Autor: Nolasco F; Liver Surgery Unit, Department of Gastroenterology, Digestive Surgery Division, University of Saão Paulo Medical School, São Paulo, Brazil., Fonseca GM; Liver Surgery Unit, Department of Gastroenterology, Digestive Surgery Division, University of Saão Paulo Medical School, São Paulo, Brazil., de Mello ES; Departament of Pathology, University of São Paulo Medical School, São Paulo, Brazil., Kruger JAP; Liver Surgery Unit, Department of Gastroenterology, Digestive Surgery Division, University of Saão Paulo Medical School, São Paulo, Brazil., Jeismann VB; Liver Surgery Unit, Department of Gastroenterology, Digestive Surgery Division, University of Saão Paulo Medical School, São Paulo, Brazil., Makdissi FF; Liver Surgery Unit, Department of Gastroenterology, Digestive Surgery Division, University of Saão Paulo Medical School, São Paulo, Brazil., Coelho FF; Liver Surgery Unit, Department of Gastroenterology, Digestive Surgery Division, University of Saão Paulo Medical School, São Paulo, Brazil., Alves VAF; Departament of Pathology, University of São Paulo Medical School, São Paulo, Brazil., Herman P; Liver Surgery Unit, Department of Gastroenterology, Digestive Surgery Division, University of Saão Paulo Medical School, São Paulo, Brazil.
Jazyk: angličtina
Zdroj: Journal of surgical oncology [J Surg Oncol] 2024 Oct 15. Date of Electronic Publication: 2024 Oct 15.
DOI: 10.1002/jso.27955
Abstrakt: Introduction: Primary liver malignancies, such as hepatocellular carcinoma (HCC), intrahepatic cholangiocarcinoma (ICC), and combined hepatocellular-cholangiocarcinoma (cHCC-CCA), represent significant contributors to global cancer-related mortality.
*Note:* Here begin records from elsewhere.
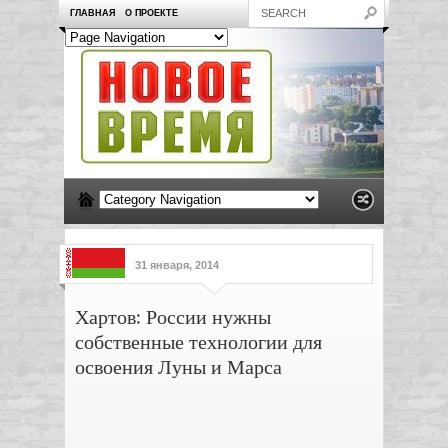
ГЛАВНАЯ
О ПРОЕКТЕ
31 января, 2014
Хартов: России нужны
собственные технологии для
освоения Луны и Марса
The diagnostic challenges associated with distinguishing cHCC-CCA from HCC and ICC stem from their rarity and overlapping histological features.
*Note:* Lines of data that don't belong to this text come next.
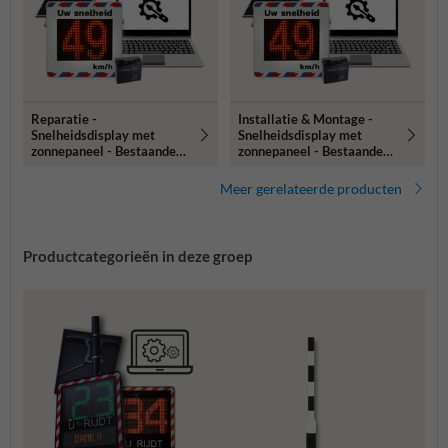
Reparatie -
Installatie & Montage -
Snelheidsdisplay met
Snelheidsdisplay met
zonnepaneel - Bestaande
zonnepaneel - Bestaande
mast of paal
mast of paal
Meer gerelateerde producten
Productcategorieën in deze groep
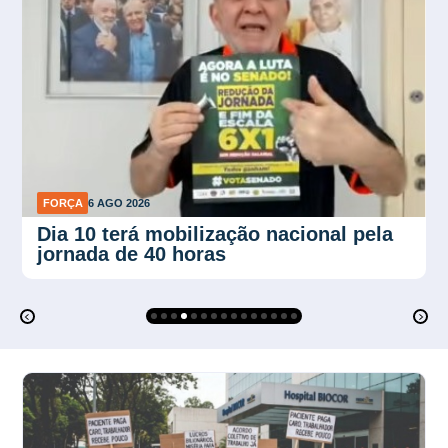
FORÇA
6 AGO 2026
Dia 10 terá mobilização nacional pela
jornada de 40 horas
Objectives: This study aimed to reclassify primary liver tumors resected at a Western center and to compare clinicopathological features and prognosis among patients with HCC, ICC, and cHCC-CCA.
Methods: A retrospective analysis was conducted on patients undergoing resection for HCC, ICC, or cHCC-CCA between 2007 and 2017. Clinical and perioperative data were collected, and pathological specimens were reclassified by a specialized pathologist. Statistical analysis was employed to compare clinical features and survival outcomes among the different tumor types.
Results: Out of the initially identified 192 patients, 140 were included in the analysis. Following reclassification, 71.42% were diagnosed with HCC, 12.14% with ICC, and 16.42% with cHCC-CCA. Patients with HCC were predominantly male and exhibited a higher incidence of isolated liver recurrence. ICC patients more frequently underwent open procedures. Additionally, patients with HCC and cHCC-CCA showed higher rates of cirrhosis, elevated alpha-fetoprotein levels, and extrahepatic recurrence, while those with ICC and cHCC-CCA demonstrated elevated CA 19-9 levels. Overall survival and disease-free survival were longer for HCC compared to cases with a cholangiolar component (ICC and cHCC-CCA).
Conclusions: Histological evaluation should actively incorporate the search for a cholangiolar component in primary liver tumors to prevent misdiagnosis, as its presence indicates a poorer prognosis.